An exact copy of each line below is needed, with no images in it.
Source material Start Marker
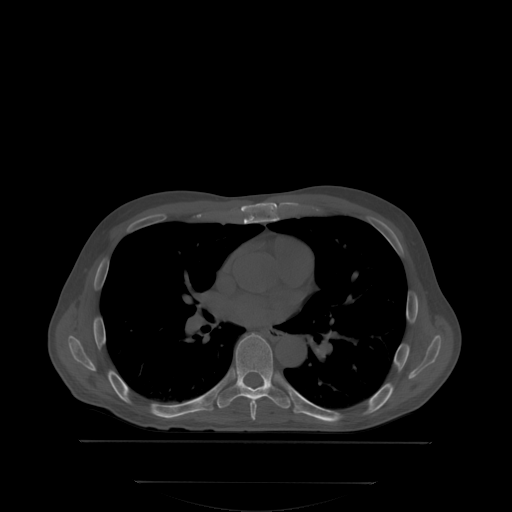
CT including the spine, one axial slice. Slice 228 of 350 in the series (ordered by position). Bone window (W 1800 / L 400 HU). 512 × 512 image matrix, field of view 500 × 500 mm. Patient: male, 58 years. Case-level facts recorded for this patient, not image findings: primary cancer: prostate.
Annotated regions visible in this slice (semi-automatically segmented with operator editing):
- T6 vertebra: bounding box (x1, y1, x2, y2) in pixels: (250, 402, 257, 419)
- T7 vertebra: (217, 333, 291, 407)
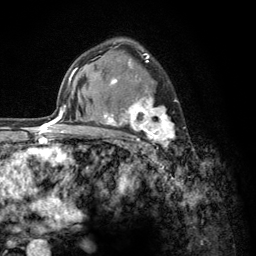
Breast MRI (dynamic contrast-enhanced), one axial slice; slice 86 of 134 in the series (ordered by position); cropped to one breast; dynamic contrast-enhanced series, time point 2 of 6 at this slice position (early post-contrast); 3 T; TE 2.8 ms, TR 7.8 ms; 1.2 mm slice thickness; 256 × 256 image matrix, field of view 170 × 170 mm. Female patient.
Outlined on this slice (semi-automatic segmentation, software-assisted and operator-edited):
- enhancing-tissue mask used for the functional tumour volume (all voxels passing the contrast-enhancement thresholds inside the analysis volume; usually the tumour): box from (x=103, y=53) to (x=179, y=146) px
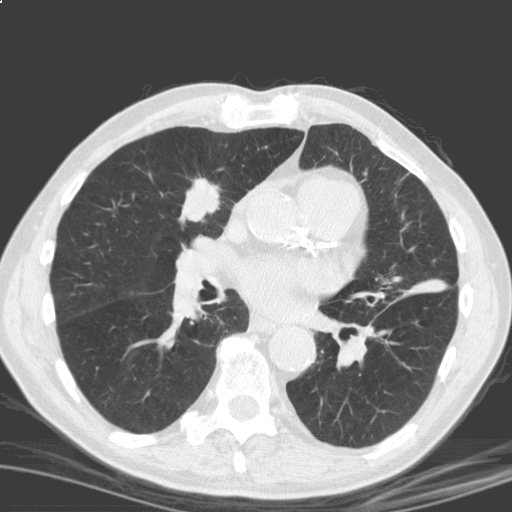
Chest CT (low-dose screening protocol), one axial image, second screening round (one year after baseline), lung window (W 1500 / L -600 HU), 3.2 mm slice thickness, standard (soft-tissue) reconstruction kernel (C), 512 × 512 image matrix. Male participant, aged 69 years at enrolment. Current smoker at enrolment.
Lesion marked by an expert reader, box from (x=170, y=166) to (x=232, y=226) px. The screening reader recorded 2 non-calcified nodules or masses ≥4 mm on this exam (right upper lobe, left lower lobe); which of them this box marks is not recorded. Official screen result: positive, other.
Source material End Marker
*Worked solution*:
CT including the spine, one axial slice. Slice 228 of 350 in the series (ordered by position). Bone window (W 1800 / L 400 HU). 512 × 512 image matrix, field of view 500 × 500 mm. Patient: male, 58 years. Case-level facts recorded for this patient, not image findings: primary cancer: prostate.
Annotated regions visible in this slice (semi-automatically segmented with operator editing):
- T6 vertebra: bounding box (x1, y1, x2, y2) in pixels: (250, 402, 257, 419)
- T7 vertebra: (217, 333, 291, 407)
Breast MRI (dynamic contrast-enhanced), one axial slice; slice 86 of 134 in the series (ordered by position); cropped to one breast; dynamic contrast-enhanced series, time point 2 of 6 at this slice position (early post-contrast); 3 T; TE 2.8 ms, TR 7.8 ms; 1.2 mm slice thickness; 256 × 256 image matrix, field of view 170 × 170 mm. Female patient.
Outlined on this slice (semi-automatic segmentation, software-assisted and operator-edited):
- enhancing-tissue mask used for the functional tumour volume (all voxels passing the contrast-enhancement thresholds inside the analysis volume; usually the tumour): box from (x=103, y=53) to (x=179, y=146) px
Chest CT (low-dose screening protocol), one axial image, second screening round (one year after baseline), lung window (W 1500 / L -600 HU), 3.2 mm slice thickness, standard (soft-tissue) reconstruction kernel (C), 512 × 512 image matrix. Male participant, aged 69 years at enrolment. Current smoker at enrolment.
Lesion marked by an expert reader, box from (x=170, y=166) to (x=232, y=226) px. The screening reader recorded 2 non-calcified nodules or masses ≥4 mm on this exam (right upper lobe, left lower lobe); which of them this box marks is not recorded. Official screen result: positive, other.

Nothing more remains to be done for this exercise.